The standard story of AI training has been about data: more text, more code, more examples. Researchers building the current generation of reasoning and agentic models are running into a different ceiling, one that more raw data cannot fix. As models get better, the practice problems in any fixed corpus stop teaching them anything new. The work that now decides how much a model improves is the supply of problems calibrated to what the model can actually learn next.
A new preprint introducing a framework called PROPEL makes that constraint concrete. PROPEL trains a small auxiliary model, an "activation probe," to predict how a candidate solver will fare on a generated task before anyone runs the solver, then uses that probe to steer a task generator toward the target difficulty. The reported gain is concrete: on coding tasks for a Qwen2.5-3B-Instruct solver, the share of generated problems landing near the target solve rate rose from 10.1% with a baseline generator to 20.0% with PROPEL. The framing matters here. Share at target solve rate is not the same as building a better agent, and the paper does not claim PROPEL-trained tasks, on their own, produce a stronger final model.
The bottleneck PROPEL targets will sound familiar to anyone who has watched a capable student grind through a stack of textbook problems that are either trivial or impossible. Fixed task distributions saturate as models improve.
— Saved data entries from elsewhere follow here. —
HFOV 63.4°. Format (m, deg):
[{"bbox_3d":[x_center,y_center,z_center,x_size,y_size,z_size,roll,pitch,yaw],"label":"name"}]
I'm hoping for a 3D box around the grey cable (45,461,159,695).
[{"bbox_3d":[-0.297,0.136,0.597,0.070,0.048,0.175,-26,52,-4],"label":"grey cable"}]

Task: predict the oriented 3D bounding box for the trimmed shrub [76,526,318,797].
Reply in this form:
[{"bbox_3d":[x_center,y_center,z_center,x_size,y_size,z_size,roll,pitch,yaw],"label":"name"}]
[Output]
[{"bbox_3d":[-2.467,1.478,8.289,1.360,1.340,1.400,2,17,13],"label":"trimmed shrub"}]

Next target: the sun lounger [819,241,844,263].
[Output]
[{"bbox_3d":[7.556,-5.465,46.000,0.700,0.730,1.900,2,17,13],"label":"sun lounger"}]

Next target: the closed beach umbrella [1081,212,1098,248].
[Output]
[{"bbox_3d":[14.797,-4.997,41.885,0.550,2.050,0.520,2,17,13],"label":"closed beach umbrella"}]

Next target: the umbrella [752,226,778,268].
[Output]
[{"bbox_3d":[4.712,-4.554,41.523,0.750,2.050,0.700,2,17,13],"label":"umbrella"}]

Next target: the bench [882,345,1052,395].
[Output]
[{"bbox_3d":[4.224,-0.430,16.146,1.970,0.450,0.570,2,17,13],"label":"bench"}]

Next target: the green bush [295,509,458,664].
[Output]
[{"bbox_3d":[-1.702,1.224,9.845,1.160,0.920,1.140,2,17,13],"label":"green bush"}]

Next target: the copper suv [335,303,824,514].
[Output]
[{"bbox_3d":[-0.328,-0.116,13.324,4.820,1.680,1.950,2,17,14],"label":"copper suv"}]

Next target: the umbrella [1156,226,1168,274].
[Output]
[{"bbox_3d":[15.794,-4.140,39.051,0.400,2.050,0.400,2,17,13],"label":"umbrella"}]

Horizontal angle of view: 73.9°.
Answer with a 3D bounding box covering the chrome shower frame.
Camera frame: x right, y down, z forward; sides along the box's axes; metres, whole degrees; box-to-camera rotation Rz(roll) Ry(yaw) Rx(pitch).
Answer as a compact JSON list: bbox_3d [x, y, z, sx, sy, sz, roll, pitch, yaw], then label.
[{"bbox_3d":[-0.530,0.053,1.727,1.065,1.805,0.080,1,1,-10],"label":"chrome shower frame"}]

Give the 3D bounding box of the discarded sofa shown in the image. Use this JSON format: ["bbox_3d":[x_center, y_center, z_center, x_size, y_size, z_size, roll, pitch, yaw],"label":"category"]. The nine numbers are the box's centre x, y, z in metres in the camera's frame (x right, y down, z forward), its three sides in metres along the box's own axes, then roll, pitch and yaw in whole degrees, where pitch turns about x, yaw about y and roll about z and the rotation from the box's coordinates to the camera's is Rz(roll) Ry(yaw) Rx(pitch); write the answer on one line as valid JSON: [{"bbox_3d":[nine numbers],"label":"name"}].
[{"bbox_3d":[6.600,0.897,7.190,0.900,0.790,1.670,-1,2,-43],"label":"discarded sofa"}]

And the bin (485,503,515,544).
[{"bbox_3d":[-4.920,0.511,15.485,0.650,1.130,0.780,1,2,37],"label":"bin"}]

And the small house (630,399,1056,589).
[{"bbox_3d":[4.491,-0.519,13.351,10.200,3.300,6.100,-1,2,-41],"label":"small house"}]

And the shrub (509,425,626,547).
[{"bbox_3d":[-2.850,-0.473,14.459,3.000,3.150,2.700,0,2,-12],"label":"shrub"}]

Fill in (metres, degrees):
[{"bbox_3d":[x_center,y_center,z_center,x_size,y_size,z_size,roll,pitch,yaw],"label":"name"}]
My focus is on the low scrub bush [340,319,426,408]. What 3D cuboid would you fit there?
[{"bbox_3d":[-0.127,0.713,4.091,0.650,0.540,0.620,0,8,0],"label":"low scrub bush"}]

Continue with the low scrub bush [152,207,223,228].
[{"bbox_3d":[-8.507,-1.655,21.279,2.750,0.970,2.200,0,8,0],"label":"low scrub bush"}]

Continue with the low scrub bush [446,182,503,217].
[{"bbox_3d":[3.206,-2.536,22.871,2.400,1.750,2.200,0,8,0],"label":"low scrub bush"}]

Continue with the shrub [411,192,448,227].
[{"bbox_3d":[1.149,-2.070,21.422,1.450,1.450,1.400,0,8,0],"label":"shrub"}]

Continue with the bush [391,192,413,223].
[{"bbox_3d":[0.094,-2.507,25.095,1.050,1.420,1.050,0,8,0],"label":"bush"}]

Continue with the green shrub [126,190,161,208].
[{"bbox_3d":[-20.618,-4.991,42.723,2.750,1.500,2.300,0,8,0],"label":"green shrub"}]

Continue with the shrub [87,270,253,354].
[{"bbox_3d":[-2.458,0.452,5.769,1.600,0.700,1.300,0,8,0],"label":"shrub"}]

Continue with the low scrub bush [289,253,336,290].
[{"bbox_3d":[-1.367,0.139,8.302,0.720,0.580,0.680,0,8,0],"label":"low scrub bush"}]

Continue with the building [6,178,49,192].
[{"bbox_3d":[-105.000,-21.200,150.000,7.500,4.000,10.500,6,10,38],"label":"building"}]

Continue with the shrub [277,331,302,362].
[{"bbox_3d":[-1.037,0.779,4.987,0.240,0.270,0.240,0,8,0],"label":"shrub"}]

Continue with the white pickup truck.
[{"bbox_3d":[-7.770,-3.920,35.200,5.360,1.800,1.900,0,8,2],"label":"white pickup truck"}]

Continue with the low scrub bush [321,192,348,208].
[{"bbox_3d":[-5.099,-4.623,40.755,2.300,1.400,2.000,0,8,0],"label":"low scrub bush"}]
Naive synthetic generation fills the gap with tasks that are too easy, too hard, or simply ill-posed. The paper's authors argue that the productive level is a moving target: the set of tasks a given model is just barely able to learn, which they call the learnable frontier. Hold a generator steady and the frontier drifts out of reach; move it without calibration and the tasks stop being useful.
PROPEL's trick is to amortize that calibration. The researchers train the probe on a one-time labeled corpus of generated tasks paired with solver outcomes, teaching it to predict a target solver's pass rate from a frozen reference copy of the task generator. During generator training, the probe stands in for the solver. The generator learns to maximize the share of its outputs that the probe rates near a chosen pass-rate target, typically the level where a model is challenged but still able to make progress.
The full set of reported numbers spans three domains: math, code, and software engineering tasks. On software engineering tasks drawn from repositories unseen during probe and generator training, the same comparison for a Qwen3.5-27B solver moved from 9.8% to 19.6%, according to the preprint. In both settings PROPEL roughly doubled the share of generated tasks that land where the solver is learning rather than coasting or failing.
There are also the usual limits of a non-peer-reviewed arXiv posting. Author affiliations and the full list of evaluation domains were not fully captured in the abstract excerpt available at the time of writing. The PROPEL claim of single-forward-pass generator evaluation is the paper's own framing, and independent validation of the framework's impact outside the authors' setup is not yet on the record.
What the work does establish is the shape of the next problem in post-training. Once data volume stops being the bottleneck, the question shifts from how much practice a model can read to how well-engineered that practice is. PROPEL is one early demonstration that the second question can be attacked with learned proxies rather than brute-force solver runs, and that the supply of "just hard enough" problems can be tuned with the same kind of feedback loop that trains the solvers themselves.